Tetapi pendapat yang
umum ialah daya paksa itu dapat berupa
dasar pembenar dan dapat pula berupa dasar pemaaf. Jadi menurut para ahli ini,
daya paksa (overmacht) yang tercantum didalam pasal 48 KUHP dapat dipisahkan
menurut teori atas dua jenis. Van Bemmelen meneyebut keadaan darurat
(noodtoestand) sebagai dasar pembenar (rechtvaardigingsgrond). Disini perbuatan
dibenarkan, misalnya sopir yang berhenti di jalan umum karena mobilnya mogok,
dapat mengajukan sebagai keadaan darurat (noodtoestand). Daya paksa membenarkan
(rechtvaardigt) perbuatan – perbuatan jika pembuat tidak mempunyai pilihan yang
lain.
Sedangkan daya paksa
dalam arti sempit (artinya ada paksaan dari orang lain), termasuk dalam dasar
pemaaf. Yang berpendapat daya paksa dapat dimasukkan sebagai dasar pembenar dan
dasar pemaaf seperti ini termasuk pula Simons, Noyon – Langemeijer, Hazewinkel
- Suringa dan juga Jonkers.
Hazewinkel – Suringa menunujuk
putusan mengenai keadaan darurat yang paling termasyur, yaitu arrest kaca mata (opticien arrest, H.R. 15 Oktober
1923 N.J. 1923). Pengadilan Amsterdam
melepaskan seorang penjual kacamata dari semua tuntutan hukum, sesudah
dibuktikan bahwa ia, pada waktu toko sudah harus ditutup menurut peraturan yang
berlaku di Amsterdam, menjual sebuah kacamata pada seorang yang bernama de
Grooth. Karena ditiup angin badai kacamata tuan de Grooth jatuh dan pecah,
sehingga ia tidak dapat melihat apa – apa lagi dan oleh karena itu ia berada
dalam keadaan berbahaya dan memerlukan pertolongan. Hazewinkel – Suringa selanjutnya
menghubungkan putusan ini dengan pendapat Simons, yang mengatakan dalam hal ini
Hoge Raad telah menambah keadaan darurat dalam arti sempit yang dahulu berupa
daya paksa psikis menjadi lebih luas, yaitu daya paksa obyektif (objectieve
overmacht). Disini tidak lagi berupa daya paksa psikis yang mengatakan tidak
dipidananya pembuat tetapi telah menjadi dasar pembenar
(rechtsvaardigingsgrond), yaitu tidak dipidananya perbuatan: Hazewinkel –
Suringa menunjuk H.R. 24 Maret 1953.
Hazewinkel – Suringa sama
dengan Van Bemmelen membedakan daya paksa sebagai dasar pembenar dan dasar
pemaaf.
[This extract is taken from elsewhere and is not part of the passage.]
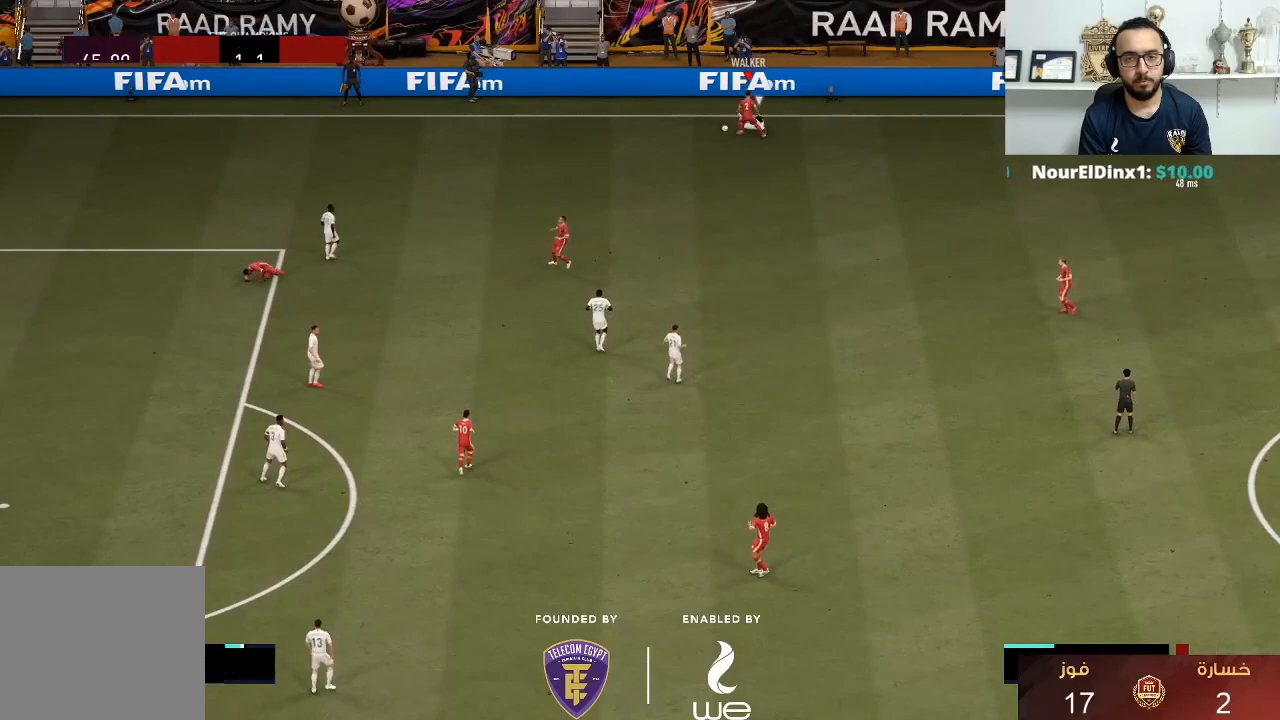
Gameplay with a controller (PlayStation layout); each line is a JSON object with the inputs held at the frame after it. "events" lists button and stick changes between this image and that frame as [ms after this image, input, new state], when the widget could be followed in between. Not read: R3.
{"buttons": [], "left_stick": "center", "right_stick": "center", "events": [[200, "R1", "up"], [200, "left_stick", "center"]]}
Paksaan psikis atau daya paksa dalam arti sempit merupakan dasar
pemaaf, sedangkan keadaan darurat merupakan dasar pembenar. Tetapi Vos
mengatakan bahwa keadaan darurat (noodtoestand) tidak selalu berupa dasar
pembenar, kadang – kadang berupa dasar pemaaf. Ia memberi contoh jika
seseorang menghilangkan nyawa beberapa
orang untuk menyelamatkan jiwanya sendiri, maka perbuatan itu tidak dapat
dibenarkan tetapi orangnya tidak dipertanggungjawabkan. Disini katanya keadaan
darurat sebagai dasar pemaaf. Jika seseorang meniggalkan pos penjagaan karena
pergi melaporkan tentang terjadinya permufakatan untuk melakukan kejahatan,
maka disini ada dasar pembenar. Kalau
kita bandingkan dengan KUHP Jerman (Barat) yang baru, memamng Nodstand dibagi
dua, yaitu pasal 34 mengatur tentang dasar pembenar (Rechtfertigender Notstand)
dan pasal 35 mengatur dasar pemaaf (Entschulddigender Notstand).
Pompe berpendapat,
yaitu daya paksa (overmacht) dimasukkan sebagai dasar pembenar semuanya. Alasannya ialah pemisahan antara “daya paksa”
sebagai dasar peniadaan kesalahan dan “keadaan darurat” sebagai dasar pembenar
tidak dapat diterima. Daya paksa itu adalah suatu dorongan yang orang – orang tidak
dapat melawannya. Penerapannya dikaitkan dengan kelayakan, perundang – undangan
dan keadaan konkret. Arti faktor psikis di dalam daya paksa di luar pembuat.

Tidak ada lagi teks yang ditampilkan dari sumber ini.